PRO data can be difficult to interpret. Although few stakeholders question the added value of PRO instruments, researchers need to provide additional clarity on the relevance of selected PRO endpoints and their place in the endpoint hierarchy (statistically controlled to reduce multiplicity), the appropriateness of the PRO instruments chosen to evaluate the endpoints, and the meaningfulness of the observed data [6]. The use of a responder definition, using various methods (both anchor-based and statistical) to report the proportion of patients who reported a clinical meaningful change is useful to supplement mean change data [55]. For completeness, the cumulative distribution function of responses can be presented to allow a variety of minimally important changes (MICs) to be examined simultaneously and collectively [2, 56]. Interpretation can be enhanced though use of the PRO CONSORT extension when reporting PROs [53].

8 Conclusions

This article provides an overview of the similarities and differences in the manner with which various stakeholders seek, use and interpret data about the patient’s experience and from the patient’s perspective related to healthcare interventions.

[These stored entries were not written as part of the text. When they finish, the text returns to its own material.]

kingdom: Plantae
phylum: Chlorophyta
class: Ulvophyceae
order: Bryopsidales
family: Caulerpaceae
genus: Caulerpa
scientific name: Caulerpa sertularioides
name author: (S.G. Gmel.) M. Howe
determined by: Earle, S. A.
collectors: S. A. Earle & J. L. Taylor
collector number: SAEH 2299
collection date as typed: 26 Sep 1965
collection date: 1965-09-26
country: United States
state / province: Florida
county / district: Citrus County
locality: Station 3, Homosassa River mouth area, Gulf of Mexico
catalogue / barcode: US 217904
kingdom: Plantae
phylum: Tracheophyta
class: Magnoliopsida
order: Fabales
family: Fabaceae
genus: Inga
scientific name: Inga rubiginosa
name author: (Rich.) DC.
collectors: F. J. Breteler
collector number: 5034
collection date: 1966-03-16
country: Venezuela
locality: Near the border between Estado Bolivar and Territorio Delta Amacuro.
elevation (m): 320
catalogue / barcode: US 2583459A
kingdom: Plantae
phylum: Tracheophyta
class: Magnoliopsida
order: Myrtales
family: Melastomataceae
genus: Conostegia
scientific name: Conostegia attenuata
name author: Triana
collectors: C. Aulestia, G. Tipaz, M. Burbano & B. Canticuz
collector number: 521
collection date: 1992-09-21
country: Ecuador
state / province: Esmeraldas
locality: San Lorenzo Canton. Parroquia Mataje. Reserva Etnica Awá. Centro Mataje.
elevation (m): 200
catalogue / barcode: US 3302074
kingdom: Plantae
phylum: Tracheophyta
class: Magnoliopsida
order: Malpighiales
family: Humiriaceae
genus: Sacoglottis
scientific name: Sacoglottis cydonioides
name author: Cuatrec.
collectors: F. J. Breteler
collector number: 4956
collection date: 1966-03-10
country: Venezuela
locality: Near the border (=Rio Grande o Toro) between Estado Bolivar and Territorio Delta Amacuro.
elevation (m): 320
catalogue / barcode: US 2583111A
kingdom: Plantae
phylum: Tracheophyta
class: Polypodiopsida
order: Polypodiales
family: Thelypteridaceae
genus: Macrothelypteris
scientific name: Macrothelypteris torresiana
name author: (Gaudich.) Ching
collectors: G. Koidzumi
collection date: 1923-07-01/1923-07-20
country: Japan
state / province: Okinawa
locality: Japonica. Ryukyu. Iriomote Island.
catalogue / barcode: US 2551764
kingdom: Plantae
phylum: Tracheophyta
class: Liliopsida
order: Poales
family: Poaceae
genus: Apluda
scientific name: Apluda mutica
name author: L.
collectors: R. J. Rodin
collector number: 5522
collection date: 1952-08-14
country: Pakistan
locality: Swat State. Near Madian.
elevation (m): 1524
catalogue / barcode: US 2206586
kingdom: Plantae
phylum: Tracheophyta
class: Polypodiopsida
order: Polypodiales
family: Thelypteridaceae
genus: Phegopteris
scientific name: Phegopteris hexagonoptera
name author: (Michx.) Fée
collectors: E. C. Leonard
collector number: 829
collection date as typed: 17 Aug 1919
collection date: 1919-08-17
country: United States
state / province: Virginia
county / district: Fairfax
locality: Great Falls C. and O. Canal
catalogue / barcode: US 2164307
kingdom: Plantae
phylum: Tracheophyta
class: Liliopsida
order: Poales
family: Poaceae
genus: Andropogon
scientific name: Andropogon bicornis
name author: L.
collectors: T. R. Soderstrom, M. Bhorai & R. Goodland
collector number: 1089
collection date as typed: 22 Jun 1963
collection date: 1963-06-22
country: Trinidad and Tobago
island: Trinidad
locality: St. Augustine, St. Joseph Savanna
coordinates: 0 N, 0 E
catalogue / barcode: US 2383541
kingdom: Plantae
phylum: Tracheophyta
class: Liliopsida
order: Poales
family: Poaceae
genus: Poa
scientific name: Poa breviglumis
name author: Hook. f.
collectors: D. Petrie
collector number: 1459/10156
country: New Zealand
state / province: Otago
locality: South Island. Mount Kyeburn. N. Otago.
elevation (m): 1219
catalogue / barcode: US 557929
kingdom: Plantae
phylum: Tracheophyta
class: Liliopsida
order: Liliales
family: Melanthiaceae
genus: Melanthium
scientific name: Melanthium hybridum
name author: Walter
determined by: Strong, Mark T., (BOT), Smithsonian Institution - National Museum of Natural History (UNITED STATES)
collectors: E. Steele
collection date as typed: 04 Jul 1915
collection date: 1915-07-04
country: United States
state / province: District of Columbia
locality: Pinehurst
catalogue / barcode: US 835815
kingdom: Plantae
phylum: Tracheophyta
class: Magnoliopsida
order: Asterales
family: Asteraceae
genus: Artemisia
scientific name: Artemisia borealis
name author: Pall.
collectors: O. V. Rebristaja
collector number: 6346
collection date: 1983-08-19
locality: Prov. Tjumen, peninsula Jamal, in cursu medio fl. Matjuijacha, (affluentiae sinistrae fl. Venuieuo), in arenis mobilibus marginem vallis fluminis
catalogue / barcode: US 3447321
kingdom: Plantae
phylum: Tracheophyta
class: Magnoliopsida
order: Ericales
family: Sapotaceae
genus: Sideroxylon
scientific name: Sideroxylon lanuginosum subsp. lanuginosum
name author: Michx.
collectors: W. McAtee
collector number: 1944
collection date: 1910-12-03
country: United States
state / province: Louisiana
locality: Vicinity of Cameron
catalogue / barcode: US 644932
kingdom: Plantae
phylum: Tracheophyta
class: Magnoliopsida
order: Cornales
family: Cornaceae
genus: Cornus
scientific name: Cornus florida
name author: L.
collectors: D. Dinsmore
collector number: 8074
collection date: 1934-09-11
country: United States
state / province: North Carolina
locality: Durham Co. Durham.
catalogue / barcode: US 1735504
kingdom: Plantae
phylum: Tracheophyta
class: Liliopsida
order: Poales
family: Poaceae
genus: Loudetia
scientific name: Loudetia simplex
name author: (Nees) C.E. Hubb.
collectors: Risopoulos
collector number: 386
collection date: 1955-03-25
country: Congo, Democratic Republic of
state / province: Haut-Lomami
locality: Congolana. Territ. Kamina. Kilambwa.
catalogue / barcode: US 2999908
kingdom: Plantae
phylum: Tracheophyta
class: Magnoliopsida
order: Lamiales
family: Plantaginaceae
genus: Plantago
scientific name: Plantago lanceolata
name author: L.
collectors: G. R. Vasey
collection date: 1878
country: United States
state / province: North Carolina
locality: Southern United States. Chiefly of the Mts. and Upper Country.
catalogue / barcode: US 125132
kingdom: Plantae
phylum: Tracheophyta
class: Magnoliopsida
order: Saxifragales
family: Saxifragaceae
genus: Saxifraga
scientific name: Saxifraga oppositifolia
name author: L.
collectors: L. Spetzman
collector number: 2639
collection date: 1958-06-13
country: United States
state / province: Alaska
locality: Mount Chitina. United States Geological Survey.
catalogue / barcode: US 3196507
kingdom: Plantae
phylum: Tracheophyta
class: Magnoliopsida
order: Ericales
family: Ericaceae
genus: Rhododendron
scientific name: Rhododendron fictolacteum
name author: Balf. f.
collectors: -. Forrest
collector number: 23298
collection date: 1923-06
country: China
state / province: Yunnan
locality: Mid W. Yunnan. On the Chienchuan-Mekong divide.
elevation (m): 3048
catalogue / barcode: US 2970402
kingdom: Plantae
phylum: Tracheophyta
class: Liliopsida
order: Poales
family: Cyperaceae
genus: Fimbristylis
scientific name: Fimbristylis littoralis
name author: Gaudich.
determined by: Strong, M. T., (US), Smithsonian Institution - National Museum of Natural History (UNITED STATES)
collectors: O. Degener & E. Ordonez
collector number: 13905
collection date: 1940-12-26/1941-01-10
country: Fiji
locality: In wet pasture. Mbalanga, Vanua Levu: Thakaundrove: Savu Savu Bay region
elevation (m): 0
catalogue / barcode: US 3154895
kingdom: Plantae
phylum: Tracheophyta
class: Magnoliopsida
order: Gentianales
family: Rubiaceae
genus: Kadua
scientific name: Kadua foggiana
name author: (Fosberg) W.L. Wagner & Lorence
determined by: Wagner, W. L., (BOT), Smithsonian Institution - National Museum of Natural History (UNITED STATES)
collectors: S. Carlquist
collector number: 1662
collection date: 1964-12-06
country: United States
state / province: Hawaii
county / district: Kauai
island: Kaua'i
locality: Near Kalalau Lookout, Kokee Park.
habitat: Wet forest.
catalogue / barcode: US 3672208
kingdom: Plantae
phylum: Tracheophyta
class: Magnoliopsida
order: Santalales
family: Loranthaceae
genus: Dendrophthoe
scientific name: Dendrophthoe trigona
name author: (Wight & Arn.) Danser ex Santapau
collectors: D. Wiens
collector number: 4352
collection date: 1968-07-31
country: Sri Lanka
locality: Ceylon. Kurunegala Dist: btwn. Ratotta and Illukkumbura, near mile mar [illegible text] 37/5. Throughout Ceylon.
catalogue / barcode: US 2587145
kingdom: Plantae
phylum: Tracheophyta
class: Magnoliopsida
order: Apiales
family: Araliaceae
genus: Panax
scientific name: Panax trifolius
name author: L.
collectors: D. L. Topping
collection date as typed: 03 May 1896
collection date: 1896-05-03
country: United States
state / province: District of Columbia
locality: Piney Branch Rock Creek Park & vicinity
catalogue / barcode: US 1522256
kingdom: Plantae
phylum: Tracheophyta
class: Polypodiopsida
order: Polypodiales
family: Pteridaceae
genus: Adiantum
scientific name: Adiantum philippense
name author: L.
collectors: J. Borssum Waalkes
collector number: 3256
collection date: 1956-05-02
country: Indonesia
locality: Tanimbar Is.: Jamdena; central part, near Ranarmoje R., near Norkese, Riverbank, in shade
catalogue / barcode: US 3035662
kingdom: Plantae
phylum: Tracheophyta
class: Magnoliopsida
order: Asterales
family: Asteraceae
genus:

Furthermore, we have provided guidance on how to efficiently incorporate PRO instruments into a clinical development programme in order to maximise the validity and acceptability of the data generated, thereby ensuring adequate evidence relative to the perspective of the patient is provided to all stakeholder groups. The value in generating these data in a robust manner is that we can better ensure that the provision of care is respectful of, and responsive to, individual patient experiences, which constitutes one of the core principles of evidence-based medicine. Furthermore, inclusion of the patient’s perspective helps determine the appropriateness and ultimate effectiveness (and value) of an intervention for the patient, improving both the clinical and commercial success of an intervention.